Cedar Lake Contemporary Ballet Festival Theatre

Cedar Lake is a small company based in New York for the last ten years and founded by arts philanthropist Nancy Laurie of the Wal-Mart dynasty. The company made its first visit to the UK last year at Sadlers Wells in London and have returned this year on a mini UK tour which includes their first ever time in Scotland. As a relatively unknown company then, it isn’t surprising the theatre isn’t even half full; however the rapturous reception they received will give them a good base to build on for future tours. At the question and answer session after the show, Interim Artistic Director Alexandra Damiani and two of her dancers confirmed that they “loved Edinburgh” and would most definitely come back.

There are three pieces in this show – Indigo Rose, Ten Duets on a Theme of Rescue and Necessity Again. Indigo Rose by Czech choreographer Jiri Kylian was first created for Nederland Dans Teater 2 in 1998. Some that have seen both companies perform this work say Cedar Lake brings an essentially New York element to it, a sassy and fresh vibe. The dancers create shapes and poses with jerky but co-ordinated movements to a repetitive electronic beat. The music changes to classical and into a more balletic style – not the big balletic leaps of classical ballet, this stays firmly on terra firma but is no less stunning in its physicality and skill. A huge diagonal white curtain sweeps across the stage like a sail. The lighting is stunning, creating shadows and silhouettes which give it a darker side but also some moments of humour. The only thing which didn’t quite work for me was the huge screen projections in the background which I found a bit distracting.

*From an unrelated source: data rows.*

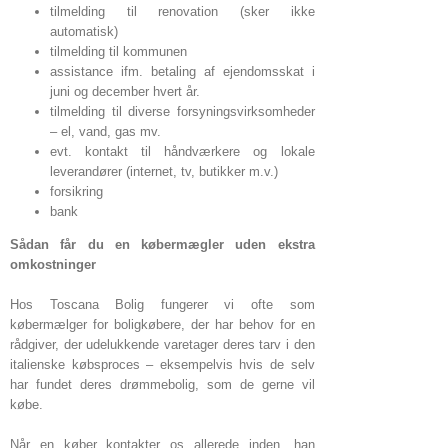
tilmelding til renovation (sker ikke
automatisk)
tilmelding til kommunen
assistance ifm. betaling af ejendomsskat i
juni og december hvert år.
tilmelding til diverse forsyningsvirksomheder
– el, vand, gas mv.
evt. kontakt til håndværkere og lokale
leverandører (internet, tv, butikker m.v.)
forsikring
bank
Sådan får du en købermægler uden ekstra
omkostninger
Hos Toscana Bolig fungerer vi ofte som
købermælger for boligkøbere, der har behov for en
rådgiver, der udelukkende varetager deres tarv i den
italienske købsproces – eksempelvis hvis de selv
har fundet deres drømmebolig, som de gerne vil
købe.
Når en køber kontakter os allerede inden, han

Ten Duets on a Theme of Rescue by Canadian choreographer Crystal Pite was my personal favourite. A semicircle of floodlights surround and illuminate the dancers as they twist and turn in wonderfully flowing movements to the spellbinding music of Cliff Martinez from the soundtrack of the film Solaris. It all looks effortless but belies a huge amount of skill and effort to bring it off.
The third piece Necessity Again by Jo Stromgren is a much quirkier work, featuring the songs of Charles Aznavour, a voiceover of French philosopher Jacques Derrida, and a huge amount of paper being thrown across the stage. It is a piece of contrasts – lively and humorous in the main but there is also a darker element, particularly in the sex scene where three men and a woman writhe to the sound of Aznavour singing Ave Maria. Yes, it was a bit weird.
This is a talented young company featuring dancers from across the globe as well as home grown New Yorkers. Look out for them on their next visit, they are worth it.